Gedung Kementerian Perhubungan - Istimewa/JIBI/Bisnis.com
27 Maret 2021 06:27 WIB Anitana Widya Puspa News Share :

Harianjogja.com, JAKARTA - Kementerian Perhubungan (Kemenhub) segera mempersiapkan aturan turunan untuk mengendalikan transportasi pada periode Idulfitri 2021 setelah pemerintah memberikan pernyataan resmi untuk melarang masyarakat mudik.

Juru Bicara Kementerian Perhubungan Adita Irawati menyampaikan aturan tersebut secara khusus berisi tentang pengaturan transportasi umum dan syarat perjalanan. Kemenhub, lanjutnya, juga berkoordinasi koordinasi dengan Satgas Penanganan Covid-19, Kementerian/Lembaga terkait, TNI/Polri, dan Pemerintah Daerah.

“Kemenhub akan mengawasi secara ketat, dengan meningkatkan segenap sumber daya, agar semua protokol diterapkan dengan disiplin dan konsisten baik oleh operator transportasi, maupun masyarakat calon penumpang.
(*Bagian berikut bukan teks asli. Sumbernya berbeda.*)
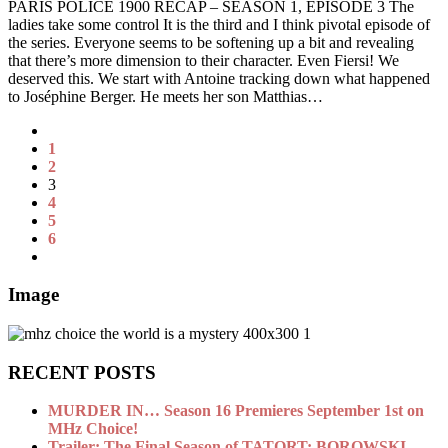
PARIS POLICE 1900 RECAP – SEASON 1, EPISODE 3 The
ladies take some control It is the third and I think pivotal episode of
the series. Everyone seems to be softening up a bit and revealing
that there’s more dimension to their character. Even Fiersi! We
deserved this. We start with Antoine tracking down what happened
to Joséphine Berger. He meets her son Matthias…
1
2
3
4
5
6
Image
RECENT POSTS
MURDER IN… Season 16 Premieres September 1st on
MHz Choice!
Trailer: The Final Season of TATORT: BOROWSKI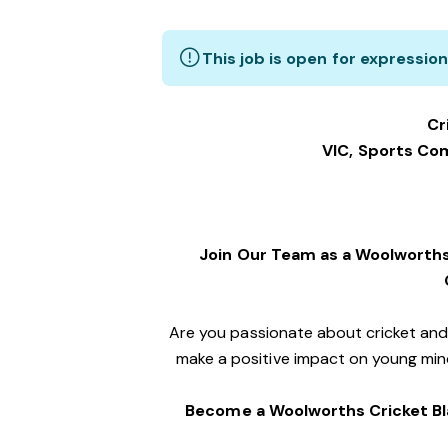
This job is open for expression
Cr
VIC, Sports C
Join Our Team as a Woolworths
Are you passionate about cricket an
make a positive impact on young mind
Become a Woolworths Cricket Bl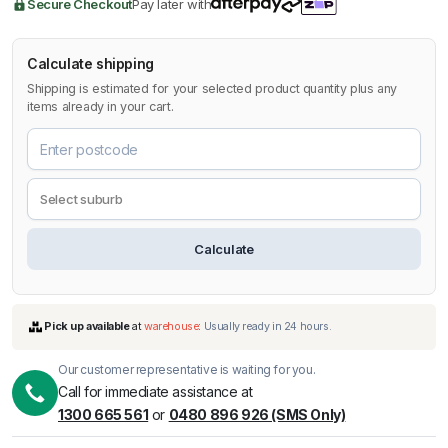
Secure Checkout
Pay later with
Calculate shipping
Shipping is estimated for your selected product quantity plus any
items already in your cart.
Calculate
Our customer representative is waiting for you.
Call for immediate assistance at
1300 665 561
or
0480 896 926 (SMS Only)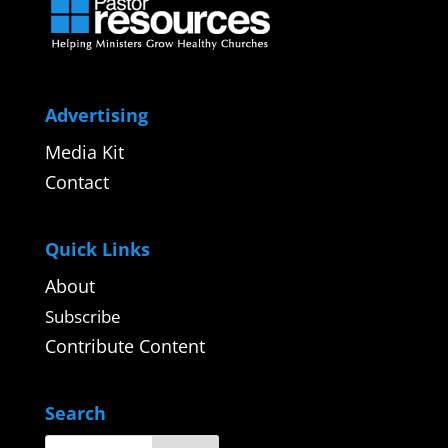
Advertising
Media Kit
Contact
Quick Links
About
Subscribe
Contribute Content
Search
Dalam pengaturan dan pengawasan di lapangan, kami berkoordinasi intens dengan Polri,” ujarnya, Jumat (26/3/2021).

Adapun sejak pandemi, Kemenhub telah mengeluarkan aturan berupa Surat Edaran (SE) tentang protokol kesehatan secara ketat, mulai keberangkatan, dalam perjalanan, hingga kedatangan. Aturan ini berlaku baik untuk transportasi pribadi maupun umum (darat, laut, udara, dan perkeretaapian).

Senada, Dirjen Perhubungan Darat Kemenhub Budi Setiyadi mengatakan secara teknis bagi masyarakat yang nekat mudik baik dengan kendaraan pribadi maupun bus akan diminta untuk kembali ke tujuan asal. Surat Edaran ini, kata dia, sedang dipersiapkan.
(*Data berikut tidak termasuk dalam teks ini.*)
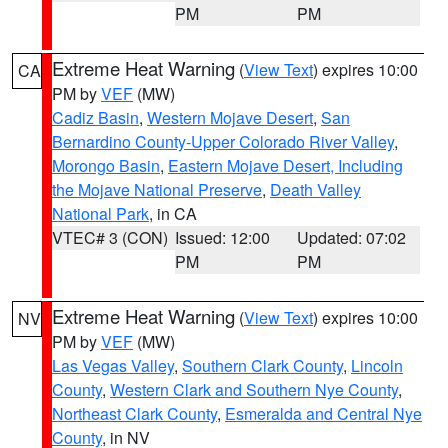
PM
PM
Extreme Heat Warning
(
View Text
) expires 10:00
CA
PM by
VEF
(MW)
Cadiz Basin
,
Western Mojave Desert
,
San
Bernardino County-Upper Colorado River Valley
,
Morongo Basin
,
Eastern Mojave Desert, Including
the Mojave National Preserve
,
Death Valley
National Park
, in CA
VTEC# 3 (CON)
Issued: 12:00
Updated: 07:02
PM
PM
Extreme Heat Warning
(
View Text
) expires 10:00
NV
PM by
VEF
(MW)
Las Vegas Valley
,
Southern Clark County
,
Lincoln
County
,
Western Clark and Southern Nye County
,
Northeast Clark County
,
Esmeralda and Central Nye
County
, in NV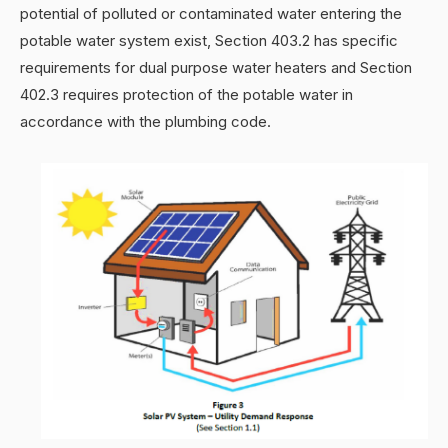
potential of polluted or contaminated water entering the
potable water system exist, Section 403.2 has specific
requirements for dual purpose water heaters and Section
402.3 requires protection of the potable water in
accordance with the plumbing code.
Pada Rapat Persiapan Hari Raya Idul Fitri 2021, Jumat (26/3/2021), pemerintah melalui pernyataan Menko PMK Muhadjir Effendy, memutuskan untuk meniadakan kegiatan mudik Lebaran tahun ini. Larangan berlaku baik untuk aparatur sipil negara, TNI-Polri, karyawan BUMN, karyawan swasta, pekerja mandiri, dan seluruh masyarakat.
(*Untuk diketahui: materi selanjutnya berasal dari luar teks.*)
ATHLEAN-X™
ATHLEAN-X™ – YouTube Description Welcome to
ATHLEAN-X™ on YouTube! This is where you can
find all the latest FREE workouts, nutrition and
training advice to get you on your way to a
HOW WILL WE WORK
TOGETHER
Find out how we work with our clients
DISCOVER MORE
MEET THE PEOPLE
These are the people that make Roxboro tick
Larangan mudik akan berlaku pada 6--17 Mei 2021, dan sebelum dan sesudah tanggal itu, diimbau pada masyarakat untuk tidak melakukan pergerakan atau kegiatan-kegiatan ke luar daerah, kecuali benar-benar dalam keadaan mendesak dan perlu.

Mengacu pada data tahun lalu, tren libur panjang selalu berkorelasi dengan tren penaikan kasus Covid-19 yang cukup tinggi. Pada libur lebaran tahun lalu angka kasus Covid-19 naik 69 persen -93 persen. Disusul libur panjang HUT RI, angka kasus corona naik 59 persen hingga 118 persen.

Tahun lalu, Pemprov DKI Jakarta menerbitkan aturan Surat Izin Keluar Masuk (SIKM) DKI Jakarta guna menekan angka Covid-19.